Copy the data precisely, character for character, and leave out every picture.

------------

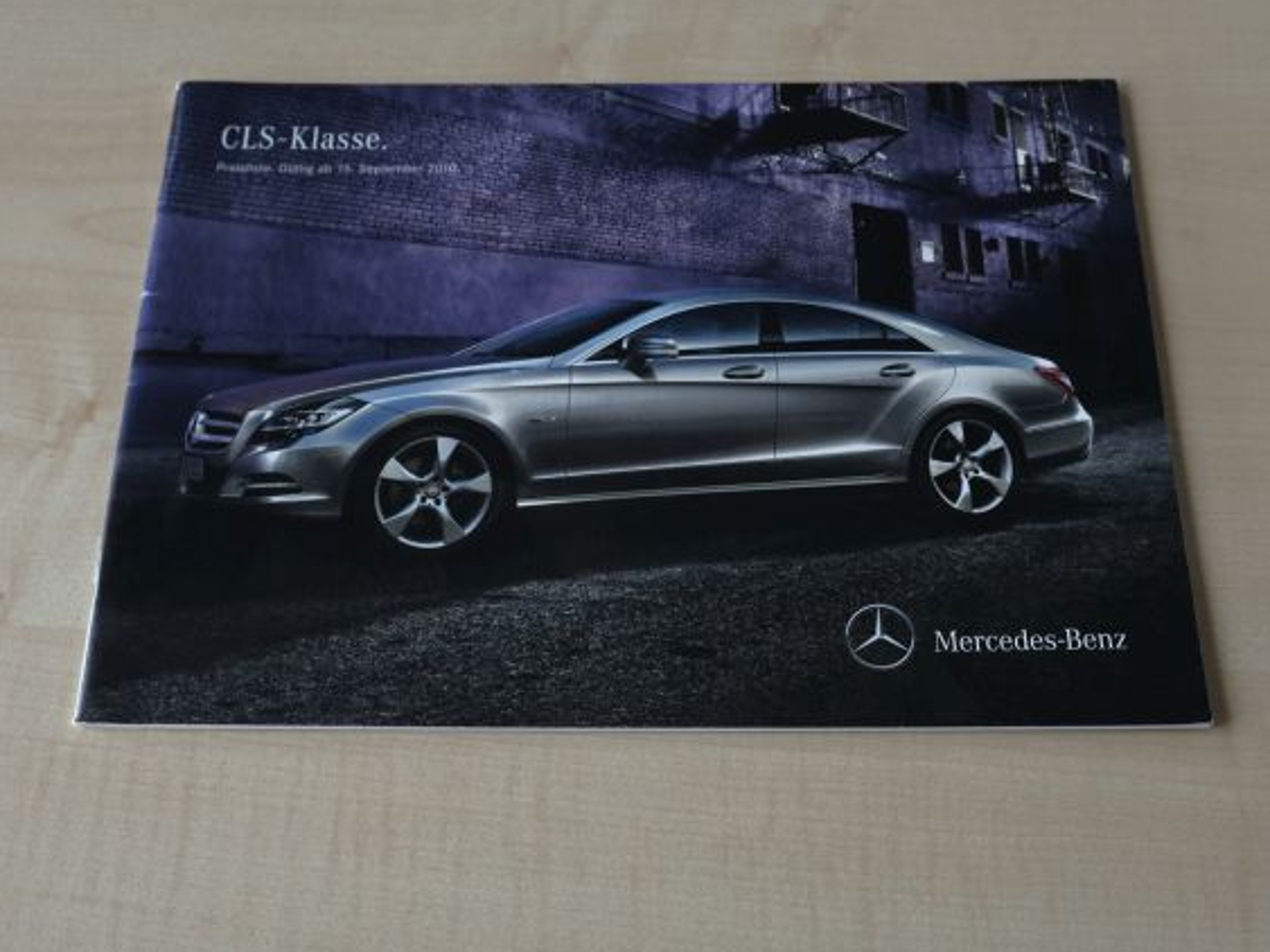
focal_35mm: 43
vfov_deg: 33.5
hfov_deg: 43.9
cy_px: 421
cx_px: 645
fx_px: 1577
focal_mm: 23.3
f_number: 6.4
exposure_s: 1/40
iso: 800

------------

(Task answer):
focal_35mm: 43
vfov_deg: 33.5
hfov_deg: 43.9
cy_px: 421
cx_px: 645
fx_px: 1577
focal_mm: 23.3
f_number: 6.4
exposure_s: 1/40
iso: 800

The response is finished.